Early Music Manuscripts: Works of Art and Historical Artifacts
June 18-September 18, 2015
Knight Library, 3rd floor
Music Services area
During the Middle Ages and the Renaissance, the construction of a book of music was a laborious process which involved many steps and numerous skilled craftsmen. Each book was scribed by hand, resulting in a unique piece of work, characteristic of its purpose and its origin, and every region had its own distinctive styles of text script and musical notation.
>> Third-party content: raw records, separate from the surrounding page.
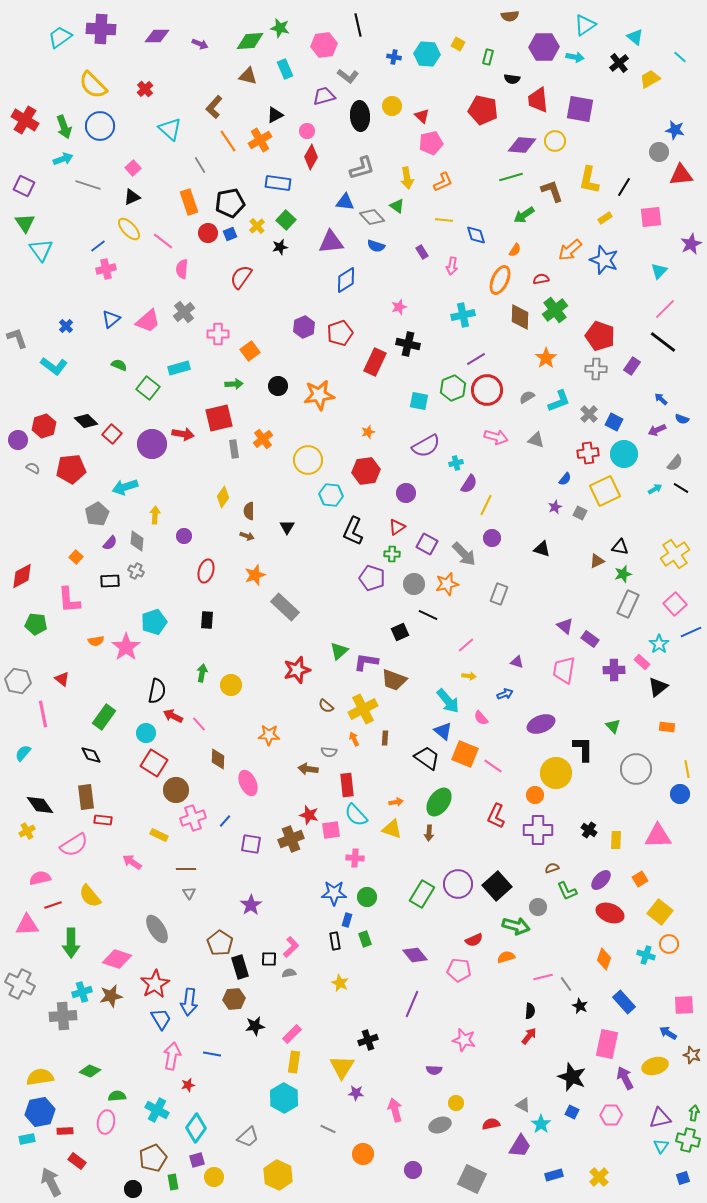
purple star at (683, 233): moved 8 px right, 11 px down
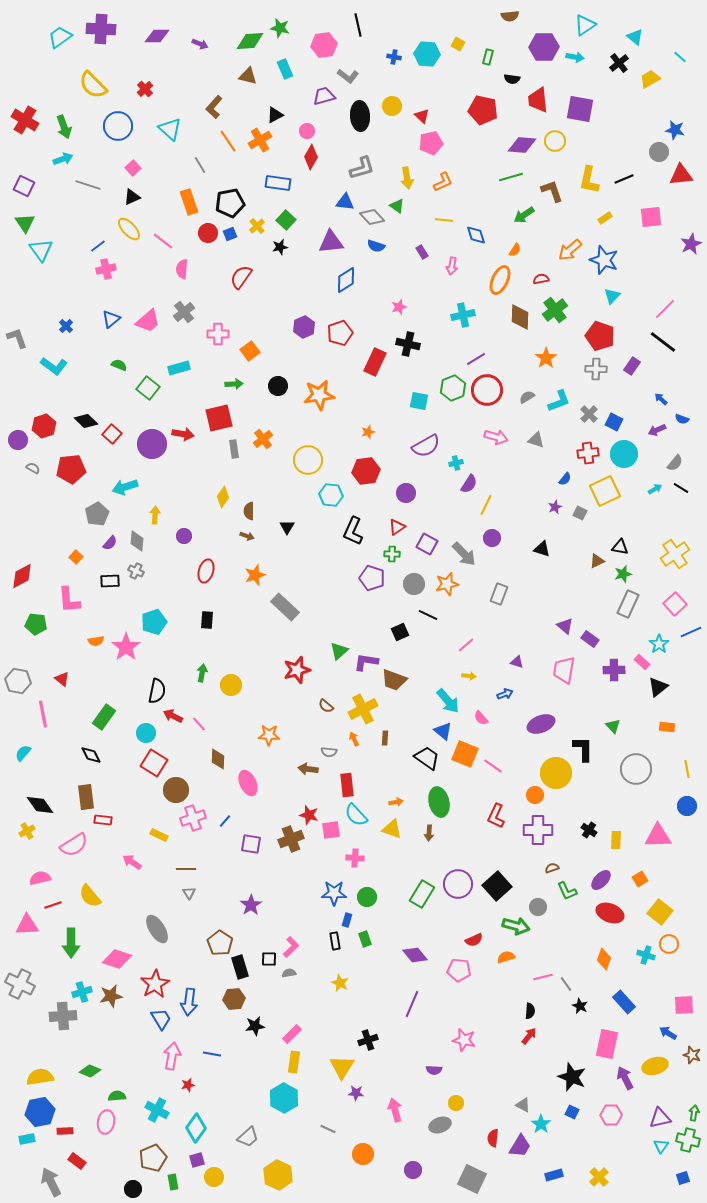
blue circle at (100, 126): moved 18 px right
black line at (624, 187): moved 8 px up; rotated 36 degrees clockwise
cyan triangle at (659, 271): moved 47 px left, 25 px down
blue circle at (680, 794): moved 7 px right, 12 px down
green ellipse at (439, 802): rotated 48 degrees counterclockwise
red semicircle at (491, 1124): moved 2 px right, 14 px down; rotated 72 degrees counterclockwise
Quality and design ranged from lavishly decorated presentation books for important patrons, to hardy and functional books for everyday use, perhaps in a cathedral or monastery.
This exhibit examines the process of creating a music book by hand, from the preparation of animal skins for vellum to the illuminated illustrations that ornamented the most expensive books. It also traces the progression of Western musical notation from roughly sketched memory cues to the highly organized system of pitch and rhythmic symbols that was in place by the early Renaissance. Showcased in this exhibit are numerous hand tools for writing, illustration, and book repair, as well as several of the library’s significant facsimile reproductions of important medieval music manuscripts, including the 14th-century French satirical allegory Le Roman de Fauvel and the spectacular full-color facsimile of the 15th-century Italian Squarcialupi Codex.
This exhibit was curated by Music Reference & Outreach Assistant Tara Puyat (MA, Musicology, 2015), with assistance from Ann Shaffer (Music Librarian), Marilyn Mohr (Senior Conservation Technician, Beach Conservation Lab), and Marilyn Reaves (Manuscripts Assistant, Special Collections & University Archives).